Il Papa con il primo ministro spagnolo, Pedro Sánchez Pérez-Castejón Il Papa con il primo ministro spagnolo, Pedro Sánchez Pérez-Castejón

Il Papa è atterrato Las Palmas de Gran Canaria

Con la Messa celebrata ieri sera, 10 giugno, nella Basilica della Sagrada Familia, Leone XIV ha concluso la seconda tappa del suo viaggio apostolico a Barcellona e alle 10:30 è atterrato nel grande arcipelago nell’Oceano Atlantico. Il primo evento sarà l’incontro con le realtà di accoglienza dei migranti.

Vatican News

Alle ore 10:38 di giovedì 11 giugno, Papa Leone XIV è atterrato nella base aerea di Gran Canaria-Gando. Con la visita al grande arcipelago dell’Oceano Atlantico, che comprenderà anche una tappa a Santa Cruz de Tenerife, il Pontefice concluderà il suo quarto viaggio apostolico in Spagna.

Il congedo da Barcellona

Questa mattina alle 7:30 circa, il vescovo di Roma si è congedato dalla casa arcivescovile per trasferirsi all’aeroporto, dove ha ricevuto il saluto da parte di alcune autorità locali. Leone è quindi salito sull’aeromobile Iberia A320 che, lo ha condotto alla base aerea di Gran Canaria-Gando.
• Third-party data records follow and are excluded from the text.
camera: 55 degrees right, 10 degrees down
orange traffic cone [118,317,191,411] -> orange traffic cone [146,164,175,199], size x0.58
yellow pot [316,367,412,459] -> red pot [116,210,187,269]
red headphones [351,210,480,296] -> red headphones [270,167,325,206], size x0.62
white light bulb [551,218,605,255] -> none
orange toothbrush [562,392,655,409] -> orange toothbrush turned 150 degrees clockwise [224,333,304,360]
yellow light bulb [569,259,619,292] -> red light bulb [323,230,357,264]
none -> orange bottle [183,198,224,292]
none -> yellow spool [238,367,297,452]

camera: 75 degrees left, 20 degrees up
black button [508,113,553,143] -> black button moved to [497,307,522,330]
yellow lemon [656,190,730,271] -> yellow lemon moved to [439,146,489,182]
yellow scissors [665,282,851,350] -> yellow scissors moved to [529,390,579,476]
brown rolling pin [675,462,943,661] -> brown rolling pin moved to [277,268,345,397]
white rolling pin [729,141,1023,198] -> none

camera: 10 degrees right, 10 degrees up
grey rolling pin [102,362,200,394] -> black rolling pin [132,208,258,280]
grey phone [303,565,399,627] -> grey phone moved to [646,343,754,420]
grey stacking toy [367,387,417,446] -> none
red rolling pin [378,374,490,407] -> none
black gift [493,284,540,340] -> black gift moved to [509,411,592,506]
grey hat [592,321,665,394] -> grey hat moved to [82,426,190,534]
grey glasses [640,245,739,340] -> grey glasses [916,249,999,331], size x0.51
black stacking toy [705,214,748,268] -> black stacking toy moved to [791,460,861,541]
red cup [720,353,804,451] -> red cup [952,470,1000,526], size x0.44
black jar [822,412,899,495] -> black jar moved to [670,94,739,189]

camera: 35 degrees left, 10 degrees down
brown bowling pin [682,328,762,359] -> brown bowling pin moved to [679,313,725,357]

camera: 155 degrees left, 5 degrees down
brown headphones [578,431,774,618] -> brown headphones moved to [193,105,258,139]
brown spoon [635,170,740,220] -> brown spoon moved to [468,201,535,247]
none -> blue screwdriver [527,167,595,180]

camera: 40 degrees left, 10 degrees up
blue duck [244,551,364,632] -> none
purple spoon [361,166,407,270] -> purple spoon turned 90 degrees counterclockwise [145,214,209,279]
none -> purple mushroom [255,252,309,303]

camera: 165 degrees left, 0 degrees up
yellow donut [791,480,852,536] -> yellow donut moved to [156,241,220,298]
Come da tradizione, saranno presenti alcune autorità locali ad accoglierlo, cui farà seguito un incontro nella Sala VIP.


L’incontro con le realtà di accoglienza dei migranti

La prima tappa della permanenza del Papa alle Canarie sarà l’incontro con le realtà di accoglienza dei migranti presso il porto di Arguineguín, sulla costa a sud dell’isola di Gran Canaria, definito ancora il “Porto della vergogna” perché nel 2020 e poco dopo lo scoppio dell’emergenza del Covid, vi giunsero, nel giro di una settimana, circa 3.000 migranti. A causa della pandemia, tuttavia, nessuno poteva entrare nel porto: solo la Caritas si attrezzò per soccorrere i naufraghi, portando cibo e materiale sanitario. Proprio una volontaria dell’organizzazione sarà tra coloro che porteranno le loro testimonianze al Pontefice.

I telegrammi in volo

Nel telegramma di sorvolo al re del Marocco Mohammed VI, il Papa ha inviato i suoi cordiali saluti alla popolazione e invocato di cuore le sue benedizioni. Preghiere e benedizioni anche per il Portogallo nel messaggio inviato da Leone XIV al presidente della Repubblica Portoghese António José Seguro.